[Excerpted data]

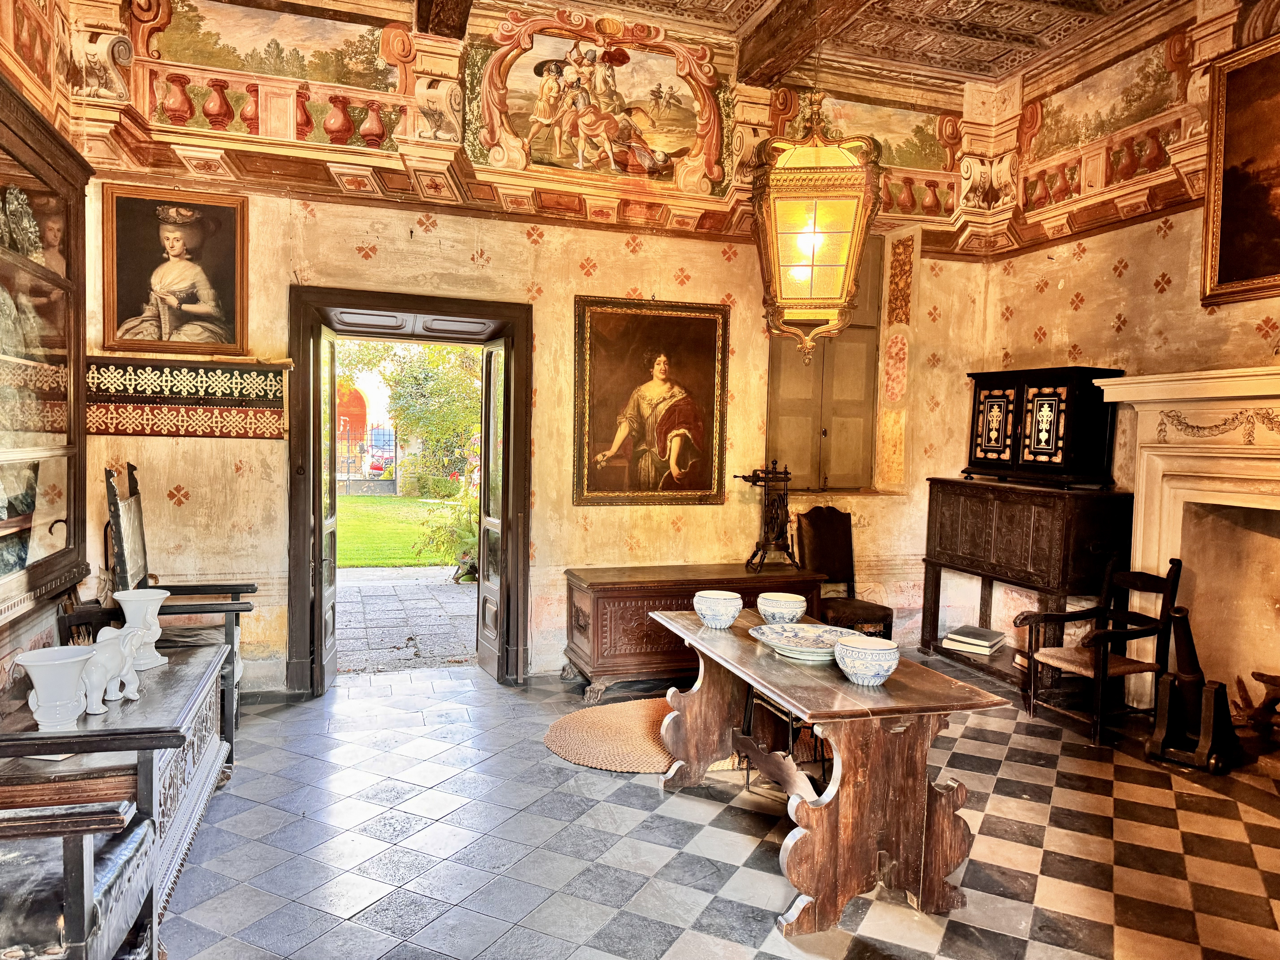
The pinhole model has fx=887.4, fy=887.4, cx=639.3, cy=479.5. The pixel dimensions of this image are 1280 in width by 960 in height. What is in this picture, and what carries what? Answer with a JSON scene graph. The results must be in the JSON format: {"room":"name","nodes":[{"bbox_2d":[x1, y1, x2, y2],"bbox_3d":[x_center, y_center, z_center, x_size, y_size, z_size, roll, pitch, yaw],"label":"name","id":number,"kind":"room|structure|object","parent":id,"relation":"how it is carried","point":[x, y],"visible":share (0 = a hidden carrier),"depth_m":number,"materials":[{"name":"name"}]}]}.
{"room":"museum","nodes":[
{"label":"museum","id":0,"kind":"room"},
{"bbox_2d":[0,0,97,702],"bbox_3d":[-1.902,-0.516,1.586,0.225,3.816,5.875,0,3,-18],"label":"left wall","id":1,"kind":"structure","parent":0,"point":[3,649],"depth_m":3.75,"materials":[{"name":"paint"}]},
{"bbox_2d":[0,72,91,626],"bbox_3d":[-2.284,-0.424,3.140,0.339,1.803,1.501,0,3,-18],"label":"display cabinet","id":2,"kind":"object","parent":1,"relation":"attached to","point":[51,192],"visible":1,"depth_m":3.40,"materials":[{"name":"brown wood"}]},
{"bbox_2d":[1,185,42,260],"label":"figurine","id":3,"kind":"object","parent":2,"relation":"in","point":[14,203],"visible":0.89,"depth_m":3.12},
{"bbox_2d":[70,0,999,693],"bbox_3d":[-0.239,-0.787,5.533,5.624,4.032,0.280,0,3,-18],"label":"back wall","id":4,"kind":"structure","parent":0,"point":[576,270],"depth_m":5.24,"materials":[{"name":"paint"}]},
{"bbox_2d":[103,184,248,357],"bbox_3d":[-2.433,-1.077,4.673,0.674,0.859,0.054,0,3,-18],"label":"portrait painting","id":5,"kind":"object","parent":4,"relation":"attached to","point":[170,240],"visible":0.99,"depth_m":4.66},
{"bbox_2d":[85,357,287,437],"bbox_3d":[-2.415,-0.428,4.740,0.970,0.388,0.050,0,3,-18],"label":"wall hanging","id":6,"kind":"object","parent":4,"relation":"attached to","point":[237,434],"visible":0.94,"depth_m":4.72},
{"bbox_2d":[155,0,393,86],"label":"wall painting","id":7,"kind":"object","parent":4,"relation":"attached to","point":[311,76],"visible":0.96,"depth_m":4.85,"materials":[{"name":"multicoloured paint"}]},
{"bbox_2d":[288,285,531,697],"bbox_3d":[-1.349,0.091,5.351,1.489,2.255,0.455,0,3,-18],"label":"door frame","id":8,"kind":"structure","parent":4,"relation":"in","point":[348,294],"depth_m":5.21,"materials":[{"name":"brown wood"}]},
{"bbox_2d":[313,318,338,694],"bbox_3d":[-1.857,0.153,5.257,0.110,2.106,0.628,1,3,-9],"label":"door","id":9,"kind":"structure","parent":8,"relation":"attached to","point":[329,587],"depth_m":5.21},
{"bbox_2d":[475,335,506,680],"bbox_3d":[-0.898,0.172,5.551,0.117,2.109,0.575,0,3,-18],"label":"open door","id":10,"kind":"structure","parent":8,"relation":"attached to","point":[491,407],"depth_m":5.57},
{"bbox_2d":[471,10,729,195],"bbox_3d":[-0.214,-2.257,5.315,1.630,1.013,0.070,0,3,-18],"label":"wall painting","id":11,"kind":"object","parent":4,"relation":"attached to","point":[589,154],"visible":0.98,"depth_m":5.29,"materials":[{"name":"multicoloured paint"}]},
{"bbox_2d":[571,295,730,505],"bbox_3d":[0.074,-0.478,5.546,1.010,1.255,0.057,0,3,-18],"label":"framed painting","id":12,"kind":"object","parent":4,"relation":"attached to","point":[685,434],"visible":0.99,"depth_m":5.53},
{"bbox_2d":[764,235,882,491],"bbox_3d":[1.288,-0.796,6.103,0.873,1.803,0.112,0,3,-18],"label":"window shutter","id":13,"kind":"object","parent":4,"relation":"in","point":[783,410],"visible":0.71,"depth_m":6.12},
{"bbox_2d":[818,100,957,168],"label":"wall painting","id":14,"kind":"object","parent":4,"relation":"attached to","point":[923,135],"visible":0.69,"depth_m":6.17,"materials":[{"name":"multicoloured paint"}]},
{"bbox_2d":[155,653,1279,959],"bbox_3d":[0.676,1.432,2.542,5.600,0.108,6.625,0,3,-18],"label":"floor","id":15,"kind":"structure","parent":0,"point":[602,808],"depth_m":3.24,"materials":[{"name":"grey"}]},
{"bbox_2d":[0,742,158,959],"bbox_3d":[-1.519,0.844,1.842,0.752,1.073,0.756,0,3,-18],"label":"wooden armchair","id":16,"kind":"object","parent":15,"relation":"on","point":[83,913],"visible":0.99,"depth_m":1.96,"materials":[{"name":"wood"}]},
{"bbox_2d":[0,636,234,943],"bbox_3d":[-1.804,1.015,3.031,0.592,0.621,1.412,0,3,-18],"label":"wooden chest","id":17,"kind":"object","parent":15,"relation":"on","point":[152,700],"visible":0.52,"depth_m":2.71,"materials":[{"name":"wood"}]},
{"bbox_2d":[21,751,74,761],"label":"paper","id":18,"kind":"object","parent":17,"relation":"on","point":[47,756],"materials":[{"name":"white paper"}]},
{"bbox_2d":[13,646,95,731],"bbox_3d":[-1.658,0.607,2.531,0.193,0.215,0.195,0,3,-18],"label":"white vase","id":19,"kind":"object","parent":17,"relation":"on","point":[70,660],"visible":0.99,"depth_m":2.49,"materials":[{"name":"white ceramic"}]},
{"bbox_2d":[77,624,146,710],"bbox_3d":[-1.687,0.585,2.836,0.160,0.232,0.282,0,3,-18],"label":"elephant figurine","id":20,"kind":"object","parent":17,"relation":"on","point":[112,697],"visible":0.76,"depth_m":2.78,"materials":[{"name":"white ceramic"}]},
{"bbox_2d":[111,588,168,670],"bbox_3d":[-1.851,0.553,3.304,0.183,0.266,0.180,0,3,-18],"label":"white vase","id":21,"kind":"object","parent":17,"relation":"on","point":[123,598],"visible":0.76,"depth_m":3.27,"materials":[{"name":"white ceramic"}]},
{"bbox_2d":[78,460,255,750],"bbox_3d":[-2.084,0.591,4.036,0.606,1.337,0.689,0,3,-18],"label":"wooden armchair","id":22,"kind":"object","parent":15,"relation":"on","point":[237,592],"visible":0.47,"depth_m":3.95,"materials":[{"name":"wood"}]},
{"bbox_2d":[545,695,675,772],"bbox_3d":[0.091,1.266,4.444,1.103,0.013,0.971,0,3,-18],"label":"round rug","id":23,"kind":"object","parent":15,"relation":"on","point":[589,719],"visible":0.64,"depth_m":4.33,"materials":[{"name":"wicker"}]},
{"bbox_2d":[560,562,824,700],"bbox_3d":[0.330,0.897,5.409,1.478,0.676,0.565,0,3,-18],"label":"wooden chest","id":24,"kind":"object","parent":15,"relation":"on","point":[658,592],"visible":0.68,"depth_m":5.11,"materials":[{"name":"brown wood"}]},
{"bbox_2d":[736,457,800,571],"bbox_3d":[0.823,0.220,5.637,0.490,0.703,0.285,0,3,-18],"label":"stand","id":25,"kind":"object","parent":24,"relation":"on","point":[785,474],"visible":0.99,"depth_m":5.62,"materials":[{"name":"brown"}]},
{"bbox_2d":[739,684,829,799],"bbox_3d":[0.666,1.086,3.724,0.373,0.496,0.421,0,3,-18],"label":"stool","id":26,"kind":"object","parent":15,"relation":"on","point":[748,783],"visible":0.37,"depth_m":3.67,"materials":[{"name":"black metal"}]},
{"bbox_2d":[646,611,1013,935],"bbox_3d":[0.599,0.998,3.359,0.749,0.698,1.470,0,3,-18],"label":"wooden table","id":27,"kind":"object","parent":15,"relation":"on","point":[820,832],"visible":0.92,"depth_m":2.82,"materials":[{"name":"brown wood"}]},
{"bbox_2d":[692,590,742,628],"bbox_3d":[0.327,0.545,3.703,0.200,0.128,0.204,0,3,-18],"label":"bowl","id":28,"kind":"object","parent":27,"relation":"on","point":[703,611],"visible":0.99,"depth_m":3.64,"materials":[{"name":"ceramic"}]},
{"bbox_2d":[755,592,808,624],"bbox_3d":[0.589,0.551,3.704,0.207,0.117,0.210,0,3,-18],"label":"bowl","id":29,"kind":"object","parent":27,"relation":"on","point":[775,609],"visible":0.99,"depth_m":3.63,"materials":[{"name":"ceramic"}]},
{"bbox_2d":[750,621,860,661],"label":"plate","id":30,"kind":"object","parent":27,"relation":"on","point":[777,644],"visible":0.9,"depth_m":3.36,"materials":[{"name":"white ceramic"}]},
{"bbox_2d":[833,634,899,685],"bbox_3d":[0.743,0.592,2.903,0.208,0.127,0.210,0,3,-18],"label":"bowl","id":31,"kind":"object","parent":27,"relation":"on","point":[886,665],"visible":0.99,"depth_m":2.84,"materials":[{"name":"white ceramic"}]},
{"bbox_2d":[799,505,896,640],"bbox_3d":[1.290,0.717,5.592,0.468,1.061,0.543,0,3,-18],"label":"wooden chair","id":32,"kind":"object","parent":15,"relation":"on","point":[825,539],"visible":0.71,"depth_m":5.71,"materials":[{"name":"brown wood"}]},
{"bbox_2d":[920,476,1133,695],"bbox_3d":[2.410,0.658,5.617,0.518,1.219,1.317,0,3,-18],"label":"wooden cabinet","id":33,"kind":"object","parent":15,"relation":"on","point":[1053,512],"visible":0.81,"depth_m":5.28,"materials":[{"name":"brown wood"}]},
{"bbox_2d":[941,624,1004,655],"bbox_3d":[2.194,1.047,5.823,0.313,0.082,0.283,3,4,38],"label":"book stack","id":34,"kind":"object","parent":33,"relation":"in","point":[984,633],"visible":0.99,"depth_m":5.75,"materials":[{"name":"paper"}]},
{"bbox_2d":[963,366,1122,488],"bbox_3d":[2.526,-0.325,5.645,0.380,0.705,0.962,0,3,-18],"label":"black cabinet","id":35,"kind":"object","parent":33,"relation":"on","point":[1056,437],"visible":0.99,"depth_m":5.38,"materials":[{"name":"wood"}]},
{"bbox_2d":[1016,556,1184,747],"bbox_3d":[2.403,0.869,4.634,0.597,0.891,0.548,0,3,-18],"label":"wooden armchair","id":36,"kind":"object","parent":15,"relation":"on","point":[1119,633],"visible":0.92,"depth_m":4.57,"materials":[{"name":"brown wood"}]},
{"bbox_2d":[1144,601,1238,772],"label":"cannon","id":37,"kind":"object","parent":15,"relation":"on","point":[1185,617],"visible":0.98,"depth_m":4.22,"materials":[{"name":"brown wood"}]},
{"bbox_2d":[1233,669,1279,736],"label":"firewood","id":38,"kind":"object","parent":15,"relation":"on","point":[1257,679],"visible":0.95,"depth_m":4.45,"materials":[{"name":"brown wood"}]},
{"bbox_2d":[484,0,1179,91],"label":"ceiling","id":39,"kind":"structure","parent":0,"point":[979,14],"depth_m":5.29,"materials":[{"name":"brown wood"}]},
{"bbox_2d":[412,0,473,38],"bbox_3d":[-0.513,-2.409,3.010,0.244,0.312,3.942,0,3,-18],"label":"ceiling beam","id":40,"kind":"structure","parent":39,"relation":"attached to","point":[422,22],"depth_m":4.53,"materials":[{"name":"brown wood"}]},
{"bbox_2d":[734,0,862,85],"bbox_3d":[1.396,-2.413,3.362,0.235,0.237,4.584,0,3,-18],"label":"ceiling beam","id":41,"kind":"structure","parent":39,"relation":"attached to","point":[777,36],"depth_m":4.90,"materials":[{"name":"brown wood"}]},
{"bbox_2d":[751,93,881,364],"bbox_3d":[0.793,-1.484,3.978,0.530,1.991,0.529,2,3,10],"label":"hanging lantern","id":42,"kind":"object","parent":39,"relation":"hanging from","point":[814,224],"visible":1,"depth_m":3.83,"materials":[{"name":"gold"}]},
{"bbox_2d":[970,0,1279,706],"bbox_3d":[3.476,-0.681,3.543,0.256,4.124,5.891,0,3,-18],"label":"right wall","id":43,"kind":"structure","parent":0,"point":[1056,299],"depth_m":5.28,"materials":[{"name":"paint"}]},
{"bbox_2d":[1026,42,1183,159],"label":"wall painting","id":44,"kind":"object","parent":43,"relation":"attached to","point":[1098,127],"visible":0.88,"depth_m":5.48,"materials":[{"name":"multicoloured paint"}]},
{"bbox_2d":[1089,366,1279,737],"bbox_3d":[3.081,0.418,4.207,0.569,1.828,1.902,0,3,-18],"label":"fireplace","id":45,"kind":"object","parent":43,"relation":"attached to","point":[1246,391],"visible":0.91,"depth_m":4.64,"materials":[{"name":"white stone"}]},
{"bbox_2d":[1199,34,1279,305],"bbox_3d":[3.166,-1.480,4.005,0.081,1.224,1.347,0,3,-18],"label":"framed painting","id":46,"kind":"object","parent":43,"relation":"attached to","point":[1228,278],"visible":1,"depth_m":4.43},
{"label":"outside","id":47,"kind":"structure","parent":0,"visible":0},
{"bbox_2d":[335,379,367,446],"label":"red door","id":48,"kind":"structure","parent":47,"point":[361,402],"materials":[{"name":"red paint"}]},
{"bbox_2d":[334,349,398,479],"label":"building","id":49,"kind":"structure","parent":47,"point":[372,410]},
{"bbox_2d":[334,492,458,569],"label":"lawn","id":50,"kind":"structure","parent":47,"point":[340,539],"materials":[{"name":"green plant"}]},
{"bbox_2d":[335,564,477,672],"label":"paved path","id":51,"kind":"structure","parent":47,"point":[451,595],"depth_m":7.35,"materials":[{"name":"grey stone"}]},
{"label":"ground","id":52,"kind":"structure","parent":47,"visible":0},
{"bbox_2d":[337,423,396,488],"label":"metal fence","id":53,"kind":"object","parent":52,"relation":"on","point":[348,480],"visible":0.57,"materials":[{"name":"black metal"}]},
{"bbox_2d":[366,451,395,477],"label":"red car","id":54,"kind":"object","parent":52,"relation":"on","point":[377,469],"visible":0.53,"materials":[{"name":"red metal"}]},
{"bbox_2d":[380,341,484,496],"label":"tree","id":55,"kind":"object","parent":52,"relation":"on","point":[449,353],"visible":0.57,"materials":[{"name":"green plant"}]},
{"bbox_2d":[417,485,479,575],"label":"shrub","id":56,"kind":"object","parent":52,"relation":"on","point":[459,536],"visible":0.53,"depth_m":9.83,"materials":[{"name":"green plant"}]}
]}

[/Excerpted data]

The problem: In the listing, how many lines include the string "museum"? State the number alone.

Answer to the problem: 2